Both defendants remained at large for a few days before being arrested.
Both had prior convictions, one of which was for carrying a knife in public. When the murder occurred, one had a referral order in effect.
Due to their ages, the defendants cannot be identified.
However, Judge Lucraft indicated he would hear a media application to lift the reporting restriction at their sentencing hearing.
Detective Chief Inspector Sarah Lee from the specialist crime unit, who led the Metropolitan Police’s investigation, said: ‘Today I wish to express my team’s heartfelt sympathies to Kelyan’s family.
‘The brutal and senseless attack on Kelyan has deeply impacted his friends, the wider community and everyone that has worked tirelessly to identify, arrest and prosecute those responsible.
‘I hope Kelyan’s family can take some solace in this outcome but I know they remain deeply bereft at the waste of three young lives.’
An inquest in January heard members of the public attempted to help Kelyan after he was stabbed.
Detective Chief Inspector Sarah Lee said that police were called at around 2.28 pm on January 7 by a bus driver reporting a stabbing on the bus.

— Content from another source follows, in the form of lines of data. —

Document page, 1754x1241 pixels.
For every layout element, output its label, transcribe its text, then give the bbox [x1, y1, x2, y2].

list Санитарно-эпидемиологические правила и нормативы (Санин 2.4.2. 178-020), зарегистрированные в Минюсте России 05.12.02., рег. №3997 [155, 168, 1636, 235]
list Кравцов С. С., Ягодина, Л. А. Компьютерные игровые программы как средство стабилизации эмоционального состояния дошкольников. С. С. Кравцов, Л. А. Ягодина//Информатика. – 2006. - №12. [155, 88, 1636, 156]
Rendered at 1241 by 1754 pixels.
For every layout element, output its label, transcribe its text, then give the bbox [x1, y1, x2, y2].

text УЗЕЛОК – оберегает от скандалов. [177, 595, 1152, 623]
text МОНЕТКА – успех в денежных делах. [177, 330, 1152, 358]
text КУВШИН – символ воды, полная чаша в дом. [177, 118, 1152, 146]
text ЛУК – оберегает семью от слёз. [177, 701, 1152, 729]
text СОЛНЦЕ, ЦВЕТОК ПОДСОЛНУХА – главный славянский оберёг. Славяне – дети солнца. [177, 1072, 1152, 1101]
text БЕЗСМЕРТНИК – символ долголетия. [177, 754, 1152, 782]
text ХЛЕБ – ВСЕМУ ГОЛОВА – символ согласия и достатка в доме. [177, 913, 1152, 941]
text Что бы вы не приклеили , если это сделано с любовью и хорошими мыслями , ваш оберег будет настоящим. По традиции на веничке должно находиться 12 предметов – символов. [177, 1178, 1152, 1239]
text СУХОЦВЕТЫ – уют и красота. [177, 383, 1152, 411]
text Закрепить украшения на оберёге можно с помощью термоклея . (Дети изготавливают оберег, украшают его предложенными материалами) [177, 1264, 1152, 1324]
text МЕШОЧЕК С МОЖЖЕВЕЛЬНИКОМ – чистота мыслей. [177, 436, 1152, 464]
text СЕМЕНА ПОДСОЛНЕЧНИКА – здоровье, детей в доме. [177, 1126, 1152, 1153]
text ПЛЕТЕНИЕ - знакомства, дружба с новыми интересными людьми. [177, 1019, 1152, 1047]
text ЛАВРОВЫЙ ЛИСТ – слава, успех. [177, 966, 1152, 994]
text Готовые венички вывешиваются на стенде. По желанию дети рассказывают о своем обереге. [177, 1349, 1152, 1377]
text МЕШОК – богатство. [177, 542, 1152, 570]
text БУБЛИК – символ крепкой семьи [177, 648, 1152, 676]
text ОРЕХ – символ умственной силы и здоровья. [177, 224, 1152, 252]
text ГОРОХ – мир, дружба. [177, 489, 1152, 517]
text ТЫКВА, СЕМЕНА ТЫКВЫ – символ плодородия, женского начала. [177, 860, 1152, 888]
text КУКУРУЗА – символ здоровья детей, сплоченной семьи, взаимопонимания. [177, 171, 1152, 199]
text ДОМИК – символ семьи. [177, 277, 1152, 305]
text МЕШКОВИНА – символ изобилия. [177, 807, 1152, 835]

She said police understand that Kelyan boarded the bus at 2.06 pm at North Greenwich train station and then two male suspects boarded the vehicle at 2.26 pm.
DCI Lee continued: ‘They went up to the top deck where Kelyan was sitting and they immediately attacked him.
‘Members of the public who were boarded on the bus called for help and asked the driver to stop, which he did, on Woolwich Church Street, and the suspects fled the bus.
‘A number of passengers tried to help Kelyan. He came down the stairs and they placed him on a seat on the lower deck.’
She said the bus driver called for aid, and police and London Ambulance Service attended, but Kelyan could not be saved and he died at the scene.
At a vigil held in January at a church overlooking the bus stop where he was stabbed, one of Kelyan’s friends said the boy had a ‘pure heart’ and would ‘always be there for you’.

If these youths are old enough to kill someone in cold blood, they are old enough to be named, and if they were old enough to take a life, then a life sentence is what they deserve.
Unfortunately, there are no deterrents anymore, which is why we have an epidemic of criminality, and they should be sentenced as adults, age is no excuse where murder is concerned, particularly at their age.
This happens far too frequently these days and knife crime is out of control here in the UK. Stop and search needs to come back, with loads more police on the streets, and if you carry a blade, then it needs to be a minimum of 5 years in prison.
But our government is afraid of being sued for racism, so they won’t do it, but they should be searching all youths, male and female, because it’s another species we have spawned, and it will get worse now that they know all prisons are full to the brim and they believe they can get away with it!
Policing is all wrong, and they have got their priorities all wrong. All we have to do is post something someone doesn’t like and the police are booting our doors down for hurting someone’s precious little feelings. Oh, do behave everybody needs to get off their ‘woke horse.’ What if it was your son or daughter that had been killed, you wouldn’t be so ‘woke’ then!